La Cour administrative d’appel de Nancy, par un arrêt du 18 décembre 2025, précise les conditions de rémunération des fonctionnaires territoriaux placés en congé de longue durée. Une assistante socio-éducative, dont l’affection fut reconnue imputable au service en 2015, demanda la requalification de sa position statutaire en congé de longue durée. L’administration départementale accepta ce changement mais réduisit le traitement de l’agent après trois années de prise en charge à taux plein. Le tribunal administratif de Besançon rejeta la demande d’annulation de cette décision par un jugement rendu en date du 23 mai 2023. L’intéressée soutient devant les juges d’appel que l’origine professionnelle de sa pathologie justifie le maintien de l’intégralité de sa rémunération habituelle. Il convient de déterminer si l’épuisement des droits au plein traitement dans le cadre du congé de longue durée s’oppose à une telle revendication.
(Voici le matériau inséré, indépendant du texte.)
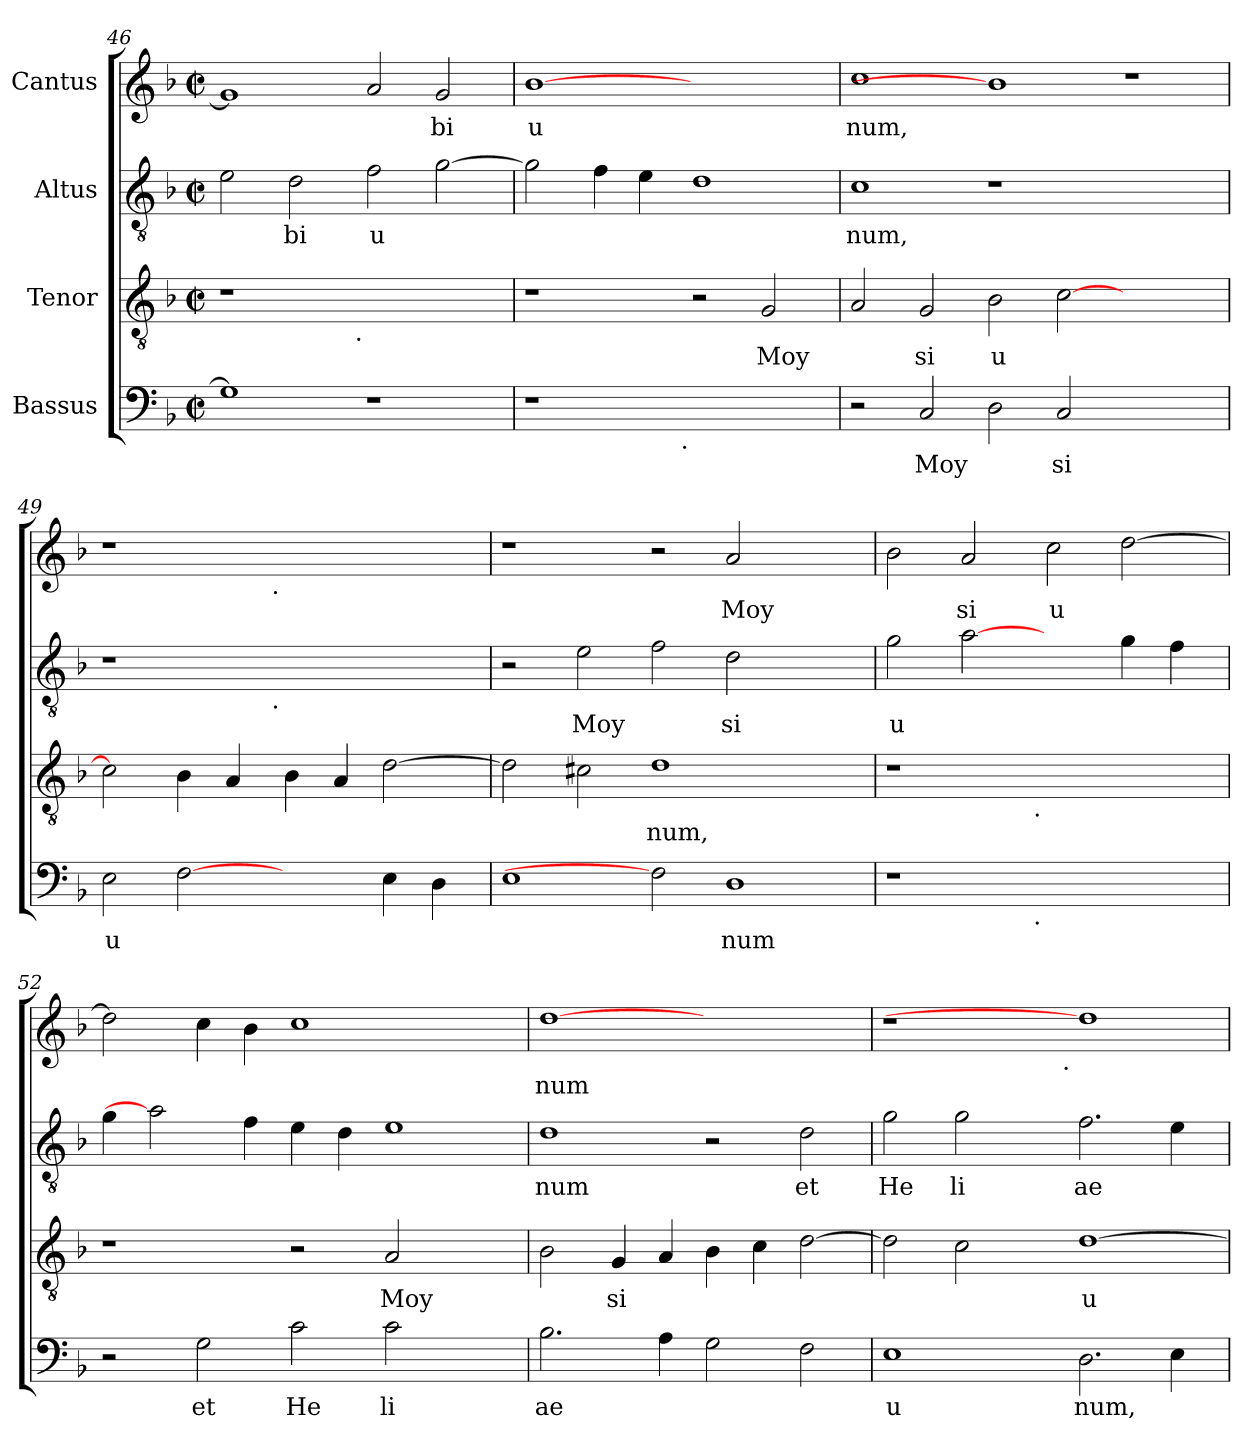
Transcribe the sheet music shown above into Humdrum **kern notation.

**kern	**text	**kern	**text	**kern	**text	**kern	**text
*part4	*part4	*part3	*part3	*part2	*part2	*part1	*part1
*staff4	*staff4	*staff3	*staff3	*staff2	*staff2	*staff1	*staff1
*I"Bassus	*	*I"Tenor	*	*I"Altus	*	*I"Cantus	*
*clefF4	*	*clefGv2	*	*clefGv2	*	*clefG2	*
*k[b-]	*	*k[b-]	*	*k[b-]	*	*k[b-]	*
*F:	*	*F:	*	*F:	*	*F:	*
*M2/2	*	*M2/2	*	*M2/2	*	*M2/2	*
*met(c|)	*	*met(c|)	*	*met(c|)	*	*met(c|)	*
=46	=46	=46	=46	=46	=46	=46	=46
!	!LO:LY:b:cj	!	!	!	!LO:LY:b:cj	!	!LO:LY:b
*	*	*^	*	*	*	*	*
1G]	.	1r	2ryy	.	2e\	--	1g]	.
!	!	!	!	!	!	!LO:LY:b:cj	!	!
.	.	.	4...ryy	.	2d\	-bi	.	.
!	!	!	!LO:TX:b:t=.	!	!	!	!	!
.	.	.	1ryy	.	.	.	.	.
!	!	!	!	!	!	!LO:LY:b:cj	!	!LO:LY:b
1r	.	1ryy	.	.	2f\	u-	2a/	.
!	!	!	!	!	!	!LO:LY:b:cj	!	!LO:LY:b
.	.	.	.	.	[>2g\	--	2g/	bi
.	.	.	32ryy	.	.	.	.	.
=47	=47	=47	=47	=47	=47	=47	=47	=47
!	!	!	!	!	!	!LO:LY:b:cj	!	!LO:LY:b
*^	*	*v	*v	*	*	*	*	*
1r	2ryy	.	1r	.	2g\]	--	[1b-	u
!	!	!	!	!	!	!LO:LY:b:cj	!	!
.	4...ryy	.	.	.	4f\	--	.	.
!	!	!	!	!	!	!LO:LY:b:cj	!	!
.	.	.	.	.	4e\	--	.	.
!	!LO:TX:b:t=.	!	!	!	!	!	!	!
.	1ryy	.	.	.	.	.	.	.
!	!	!	!	!	!	!LO:LY:b:cj	!	!
1ryy	.	.	2r	.	1d	--	1ryy	.
!	!	!	!	!LO:LY:b	!	!	!	!
.	.	.	2G/	Moy	.	.	.	.
.	32ryy	.	.	.	.	.	.	.
=48	=48	=48	=48	=48	=48	=48	=48	=48
!	!	!	!	!LO:LY:b	!	!LO:LY:b:cj	!	!LO:LY:b
*v	*v	*	*	*	*	*	*	*
2r	.	2A/	.	1c	-num,	1cc	num,
!	!LO:LY:b:cj	!	!LO:LY:b	!	!	!	!
2C/	Moy-	2G/	si	.	.	.	.
!	!LO:LY:b:cj	!	!LO:LY:b	!	!	!	!
2D\	--	2B-\	u	1r	.	1b-]	.
!	!LO:LY:b:cj	!	!LO:LY:b	!	!	!	!
2C/	-si	[<2c\	.	.	.	.	.
1ryy	.	1ryy	.	1ryy	.	1r	.
!!LO:PB:g=z
=49	=49	=49	=49	=49	=49	=49	=49
!	!LO:LY:b:cj	!	!LO:LY:b	!	!	!	!
*	*	*	*	*^	*	*^	*
2E\	u	2c\]	.	1r	2ryy	.	1r	2ryy	.
!	!LO:LY:b:cj	!	!LO:LY:b	!	!	!	!	!	!
[2F	.	4B-\	.	.	4...ryy	.	.	4...ryy	.
!	!	!	!LO:LY:b	!	!	!	!	!	!
.	.	4A/	.	.	.	.	.	.	.
!	!	!	!	!	!	!	!	!LO:TX:b:t=.	!
!	!	!	!	!	!LO:TX:b:t=.	!	!	!	!
.	.	.	.	.	1ryy	.	.	1ryy	.
!	!	!	!LO:LY:b	!	!	!	!	!	!
2ryy	.	4B-\	.	1ryy	.	.	1ryy	.	.
!	!	!	!LO:LY:b	!	!	!	!	!	!
.	.	4A/	.	.	.	.	.	.	.
!	!LO:LY:b:cj	!	!LO:LY:b	!	!	!	!	!	!
4E\	.	[>2d\	.	.	.	.	.	.	.
!	!LO:LY:b:cj	!	!	!	!	!	!	!	!
4D\	.	.	.	.	.	.	.	.	.
.	.	.	.	.	32ryy	.	.	32ryy	.
=50	=50	=50	=50	=50	=50	=50	=50	=50	=50
!	!LO:LY:b:cj	!	!LO:LY:b	!	!	!	!	!	!
*	*	*	*	*v	*v	*	*	*	*
*	*	*	*	*	*	*v	*v	*
1E	.	2d\]	.	2r	.	1r	.
!	!	!	!LO:LY:b	!	!LO:LY:b:cj	!	!
.	.	2c#\	.	2e\	Moy	.	.
!	!	!	!LO:LY:b	!	!LO:LY:b:cj	!	!
2F]	.	1d	num,	2f\	.	2r	.
!	!LO:LY:b:cj	!	!	!	!LO:LY:b:cj	!	!LO:LY:b
1D	num	.	.	2d\	si	2a/	Moy
.	.	2ryy	.	2ryy	.	2ryy	.
=51	=51	=51	=51	=51	=51	=51	=51
!	!	!	!	!	!LO:LY:b:cj	!	!LO:LY:b
*^	*	*^	*	*	*	*	*
1r	2ryy	.	1r	2ryy	.	2g\	u	2b-\	.
!	!	!	!	!	!	!	!LO:LY:b:cj	!	!LO:LY:b
.	4...ryy	.	.	4...ryy	.	[2a	.	2a/	si
!	!	!	!	!LO:TX:b:t=.	!	!	!	!	!
!	!LO:TX:b:t=.	!	!	!	!	!	!	!	!
.	1ryy	.	.	1ryy	.	.	.	.	.
!	!	!	!	!	!	!	!	!	!LO:LY:b
1ryy	.	.	1ryy	.	.	2ryy	.	2cc\	u
!	!	!	!	!	!	!	!LO:LY:b:cj	!	!LO:LY:b
.	.	.	.	.	.	4g\	.	[>2dd\	.
!	!	!	!	!	!	!	!LO:LY:b:cj	!	!
.	.	.	.	.	.	4f\	.	.	.
.	32ryy	.	.	32ryy	.	.	.	.	.
=52	=52	=52	=52	=52	=52	=52	=52	=52	=52
!	!	!	!	!	!	!	!LO:LY:b:cj	!	!LO:LY:b
*v	*v	*	*	*	*	*	*	*	*
*	*	*v	*v	*	*	*	*	*
2r	.	1r	.	4g\	.	2dd\]	.
.	.	.	.	2a]	.	.	.
!	!LO:LY:b:cj	!	!	!	!	!	!LO:LY:b
2G\	et	.	.	.	.	4cc\	.
!	!	!	!	!	!LO:LY:b:cj	!	!LO:LY:b
.	.	.	.	4f\	.	4b-\	.
!	!LO:LY:b:cj	!	!	!	!LO:LY:b:cj	!	!LO:LY:b
2c\	He	2r	.	4e\	.	1cc	.
!	!	!	!	!	!LO:LY:b:cj	!	!
.	.	.	.	4d\	.	.	.
!	!LO:LY:b:cj	!	!LO:LY:b	!	!LO:LY:b:cj	!	!
2c\	li	2A/	Moy-	1e	.	.	.
2ryy	.	2ryy	.	.	.	2ryy	.
=53	=53	=53	=53	=53	=53	=53	=53
!	!LO:LY:b:cj	!	!LO:LY:b	!	!LO:LY:b:cj	!	!LO:LY:b
2.B-\	ae	2B-\	--	1d	num	[1dd	num
!	!	!	!LO:LY:b	!	!	!	!
.	.	4G/	-si	.	.	.	.
!	!LO:LY:b:cj	!	!LO:LY:b	!	!	!	!
4A\	.	4A/	.	.	.	.	.
!	!LO:LY:b:cj	!	!LO:LY:b	!	!	!	!
2G\	.	4B-\	.	2r	.	1ryy	.
!	!	!	!LO:LY:b	!	!	!	!
.	.	4c\	.	.	.	.	.
!	!LO:LY:b:cj	!	!LO:LY:b	!	!LO:LY:b:cj	!	!
2F\	.	[>2d\	.	2d\	et	.	.
=54	=54	=54	=54	=54	=54	=54	=54
!	!LO:LY:b:cj	!	!LO:LY:b	!	!LO:LY:b:cj	!	!
*	*	*	*	*	*	*^	*
1E	u	2d\]	.	2g\	He	1r	2ryy	.
!	!	!	!LO:LY:b	!	!LO:LY:b:cj	!	!	!
.	.	2c\	.	2g\	li	.	4ryy	.
.	.	.	.	.	.	.	8ryy	.
.	.	.	.	.	.	.	16ryy	.
.	.	.	.	.	.	.	64ryy	.
!	!	!	!	!	!	!	!LO:TX:b:t=.	!
.	.	.	.	.	.	.	1ryy	.
!	!LO:LY:b:cj	!	!LO:LY:b	!	!LO:LY:b:cj	!	!	!
2.D\	num,	[>1d	u-	2.f\	ae	1dd]	.	.
!	!LO:LY:b:cj	!	!	!	!LO:LY:b:cj	!	!	!
4E\	.	.	.	4e\	.	.	.	.
.	.	.	.	.	.	.	32.ryy	.
*	*	*	*	*	*	*v	*v	*
=	=	=	=	=	=	=	=
*-	*-	*-	*-	*-	*-	*-	*-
La Cour confirme le bien-fondé du passage au demi-traitement et écarte l’application du nouveau régime de l’invalidité temporaire imputable au service.
I. L’épuisement des droits statutaires inhérents au congé de longue durée
A. La portée du choix volontaire pour le régime du congé de longue durée
Le fonctionnaire territorial peut solliciter un congé de longue durée en application du 2° de l’article 57 de la loi du 26 janvier 1984. La requérante a délibérément demandé la requalification de ses précédents congés de longue maladie en se prévalant d’une pathologie psychiatrique spécifique. Le juge souligne que l’agent « doit être regardée comme ayant sollicité le bénéfice des dispositions » propres à ce régime juridique particulier. Cette option volontaire place l’intéressée sous l’empire d’un cadre législatif limitant strictement la durée du maintien de l’intégralité du traitement.
B. La légalité de la réduction de traitement après trois ans
La loi prévoit que le congé de longue durée ouvre droit à une période de « trois ans à plein traitement ». L’agent avait déjà épuisé cette période de trente-six mois entre août 2016 et août 2019 lors de ses renouvellements successifs. L’administration n’a donc pas méconnu les textes en prévoyant que la période suivante serait rémunérée à hauteur d’un demi-traitement seulement. La Cour estime que la requérante n’est pas fondée à contester cette mesure dès lors qu’aucune nouvelle pathologie n’a été déclarée.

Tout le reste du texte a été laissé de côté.